* **EXERCISE REQUIREMENTS**: Give the text of these rows again, replacing "overdrafts" with "overdraft facilities" wherever it appears and leaving everything else unchanged. Leave the pictures out of your answer.

··· DATASET ENTRIES ···

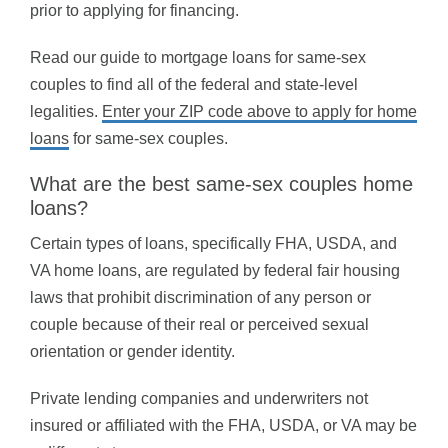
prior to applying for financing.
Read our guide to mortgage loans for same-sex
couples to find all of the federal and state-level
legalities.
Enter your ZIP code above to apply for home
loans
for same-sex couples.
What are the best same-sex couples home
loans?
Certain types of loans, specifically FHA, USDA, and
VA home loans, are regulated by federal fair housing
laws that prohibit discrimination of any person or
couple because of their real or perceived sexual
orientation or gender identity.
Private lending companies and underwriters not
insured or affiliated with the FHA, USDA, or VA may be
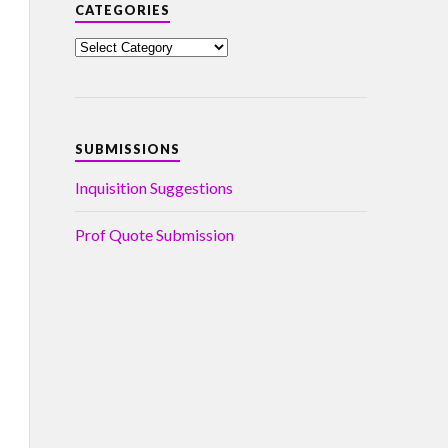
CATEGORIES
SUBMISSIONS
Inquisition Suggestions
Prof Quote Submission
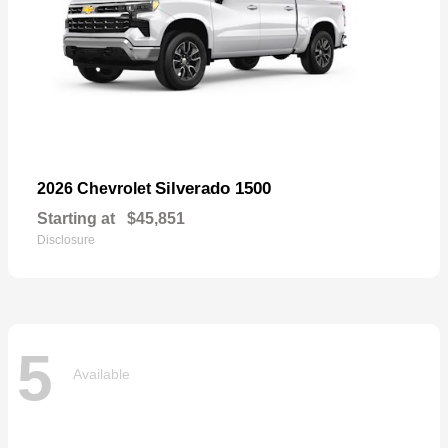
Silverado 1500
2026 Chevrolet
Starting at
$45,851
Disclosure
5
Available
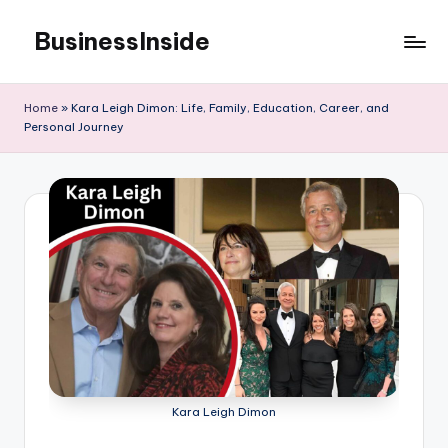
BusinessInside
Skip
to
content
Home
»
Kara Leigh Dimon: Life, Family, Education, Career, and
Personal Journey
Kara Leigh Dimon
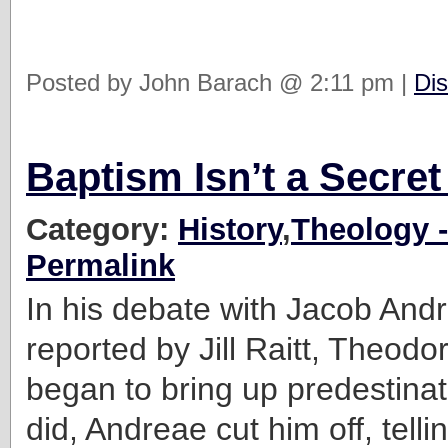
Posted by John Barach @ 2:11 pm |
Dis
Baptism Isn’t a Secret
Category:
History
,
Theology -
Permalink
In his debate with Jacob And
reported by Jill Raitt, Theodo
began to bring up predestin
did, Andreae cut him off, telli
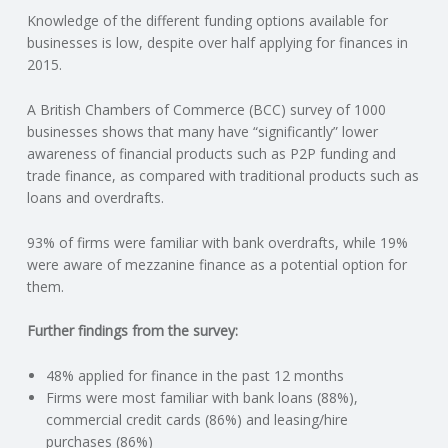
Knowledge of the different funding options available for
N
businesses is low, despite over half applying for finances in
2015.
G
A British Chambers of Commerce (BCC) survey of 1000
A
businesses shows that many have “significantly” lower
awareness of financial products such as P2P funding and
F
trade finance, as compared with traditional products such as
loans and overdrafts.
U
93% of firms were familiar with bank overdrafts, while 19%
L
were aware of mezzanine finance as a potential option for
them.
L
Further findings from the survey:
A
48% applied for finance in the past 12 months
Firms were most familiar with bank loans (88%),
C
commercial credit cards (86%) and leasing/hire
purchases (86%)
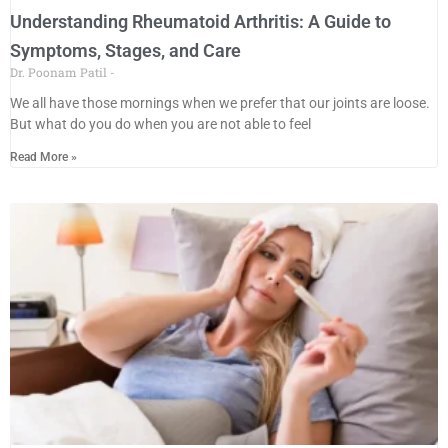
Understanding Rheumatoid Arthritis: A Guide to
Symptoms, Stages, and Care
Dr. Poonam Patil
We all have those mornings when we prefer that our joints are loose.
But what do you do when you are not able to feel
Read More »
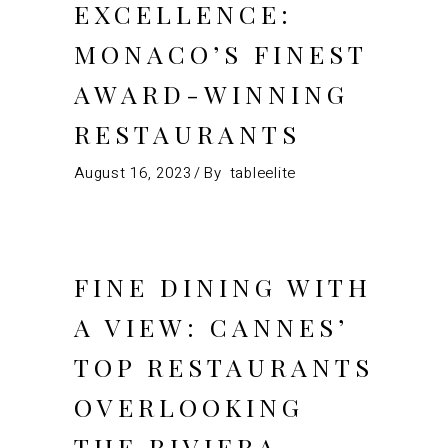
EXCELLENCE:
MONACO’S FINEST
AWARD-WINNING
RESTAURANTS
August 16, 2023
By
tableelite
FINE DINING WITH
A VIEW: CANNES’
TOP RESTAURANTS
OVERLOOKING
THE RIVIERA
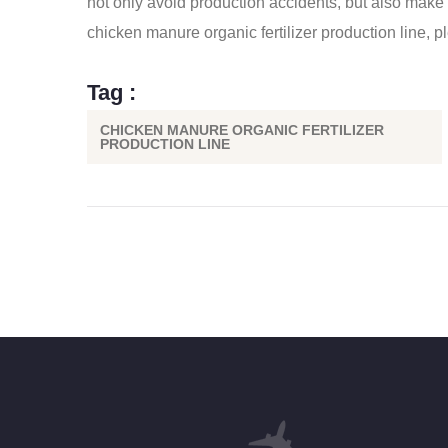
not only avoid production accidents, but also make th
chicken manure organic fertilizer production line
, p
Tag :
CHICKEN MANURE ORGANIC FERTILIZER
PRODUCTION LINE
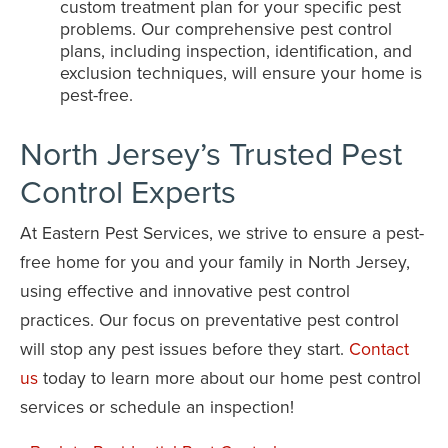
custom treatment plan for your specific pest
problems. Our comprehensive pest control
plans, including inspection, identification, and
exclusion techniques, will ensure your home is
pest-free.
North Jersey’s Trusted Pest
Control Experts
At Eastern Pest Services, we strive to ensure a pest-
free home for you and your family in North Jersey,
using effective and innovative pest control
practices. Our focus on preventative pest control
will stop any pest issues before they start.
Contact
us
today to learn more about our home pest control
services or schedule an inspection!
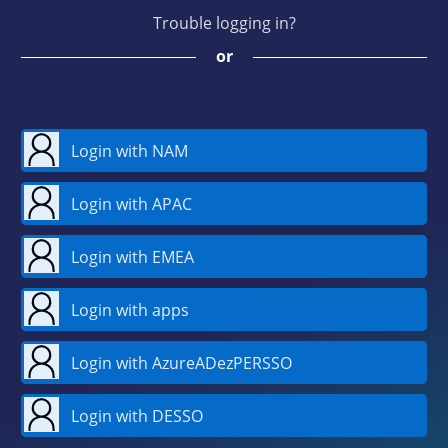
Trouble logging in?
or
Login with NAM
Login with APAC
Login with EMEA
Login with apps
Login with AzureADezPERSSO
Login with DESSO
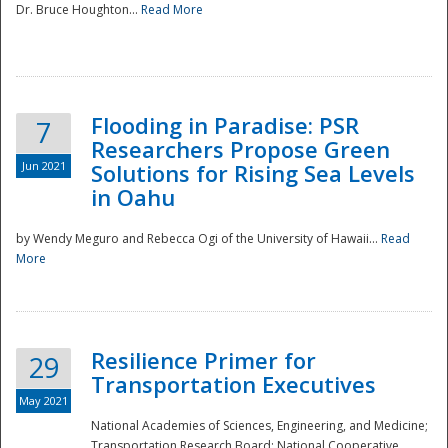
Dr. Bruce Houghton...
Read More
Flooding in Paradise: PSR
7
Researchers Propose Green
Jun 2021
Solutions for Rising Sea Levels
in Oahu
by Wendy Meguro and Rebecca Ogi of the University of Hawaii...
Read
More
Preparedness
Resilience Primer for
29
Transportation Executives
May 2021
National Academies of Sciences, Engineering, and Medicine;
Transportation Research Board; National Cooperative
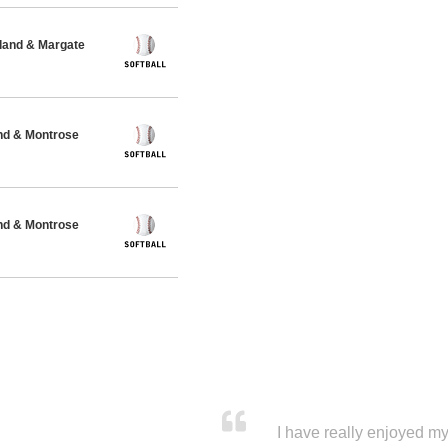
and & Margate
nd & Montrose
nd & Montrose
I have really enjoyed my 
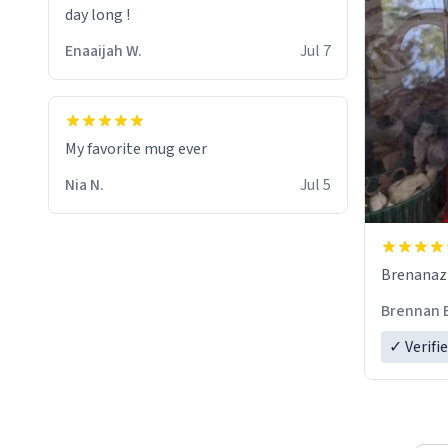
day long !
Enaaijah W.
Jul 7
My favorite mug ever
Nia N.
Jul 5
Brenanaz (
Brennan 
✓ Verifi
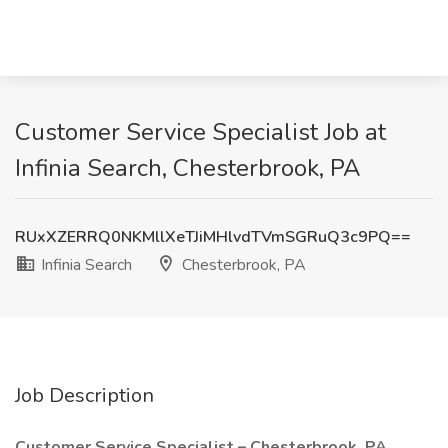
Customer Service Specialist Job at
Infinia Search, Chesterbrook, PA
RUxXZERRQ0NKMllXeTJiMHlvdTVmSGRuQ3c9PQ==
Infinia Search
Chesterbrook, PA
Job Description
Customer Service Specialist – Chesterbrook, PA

···

* **EXERCISE ANSWER**:
prior to applying for financing.
Read our guide to mortgage loans for same-sex
couples to find all of the federal and state-level
legalities.
Enter your ZIP code above to apply for home
loans
for same-sex couples.
What are the best same-sex couples home
loans?
Certain types of loans, specifically FHA, USDA, and
VA home loans, are regulated by federal fair housing
laws that prohibit discrimination of any person or
couple because of their real or perceived sexual
orientation or gender identity.
Private lending companies and underwriters not
insured or affiliated with the FHA, USDA, or VA may be
CATEGORIES
SUBMISSIONS
Inquisition Suggestions
Prof Quote Submission
Silverado 1500
2026 Chevrolet
Starting at
$45,851
Disclosure
5
Available
BusinessInside
Skip
to
content
Home
»
Kara Leigh Dimon: Life, Family, Education, Career, and
Personal Journey
Kara Leigh Dimon
Posted by John Barach @ 2:11 pm |
Dis
Baptism Isn’t a Secret
Category:
History
,
Theology -
Permalink
In his debate with Jacob And
reported by Jill Raitt, Theodo
began to bring up predestin
did, Andreae cut him off, telli
Knowledge of the different funding options available for
N
businesses is low, despite over half applying for finances in
2015.
G
A British Chambers of Commerce (BCC) survey of 1000
A
businesses shows that many have “significantly” lower
awareness of financial products such as P2P funding and
F
trade finance, as compared with traditional products such as
loans and overdraft facilities.
U
93% of firms were familiar with bank overdraft facilities, while 19%
L
were aware of mezzanine finance as a potential option for
them.
L
Further findings from the survey:
A
48% applied for finance in the past 12 months
Firms were most familiar with bank loans (88%),
C
commercial credit cards (86%) and leasing/hire
purchases (86%)
Understanding Rheumatoid Arthritis: A Guide to
Symptoms, Stages, and Care
Dr. Poonam Patil
We all have those mornings when we prefer that our joints are loose.
But what do you do when you are not able to feel
Read More »
EXCELLENCE:
MONACO’S FINEST
AWARD-WINNING
RESTAURANTS
August 16, 2023
By
tableelite
FINE DINING WITH
A VIEW: CANNES’
TOP RESTAURANTS
OVERLOOKING
THE RIVIERA
not only avoid production accidents, but also make th
chicken manure organic fertilizer production line
, p
Tag :
CHICKEN MANURE ORGANIC FERTILIZER
PRODUCTION LINE
custom treatment plan for your specific pest
problems. Our comprehensive pest control
plans, including inspection, identification, and
exclusion techniques, will ensure your home is
pest-free.
North Jersey’s Trusted Pest
Control Experts
At Eastern Pest Services, we strive to ensure a pest-
free home for you and your family in North Jersey,
using effective and innovative pest control
practices. Our focus on preventative pest control
will stop any pest issues before they start.
Contact
us
today to learn more about our home pest control
services or schedule an inspection!
Trouble logging in?
or
Login with NAM
Login with APAC
Login with EMEA
Login with apps
Login with AzureADezPERSSO
Login with DESSO
Dr. Bruce Houghton...
Read More
Flooding in Paradise: PSR
7
Researchers Propose Green
Jun 2021
Solutions for Rising Sea Levels
in Oahu
by Wendy Meguro and Rebecca Ogi of the University of Hawaii...
Read
More
Preparedness
Resilience Primer for
29
Transportation Executives
May 2021
National Academies of Sciences, Engineering, and Medicine;
Transportation Research Board; National Cooperative
and & Margate
nd & Montrose
nd & Montrose
I have really enjoyed my 
day long !
Enaaijah W.
Jul 7
My favorite mug ever
Nia N.
Jul 5
Brenanaz (
Brennan 
✓ Verifi
Customer Service Specialist Job at
Infinia Search, Chesterbrook, PA
RUxXZERRQ0NKMllXeTJiMHlvdTVmSGRuQ3c9PQ==
Infinia Search
Chesterbrook, PA
Job Description
Customer Service Specialist – Chesterbrook, PA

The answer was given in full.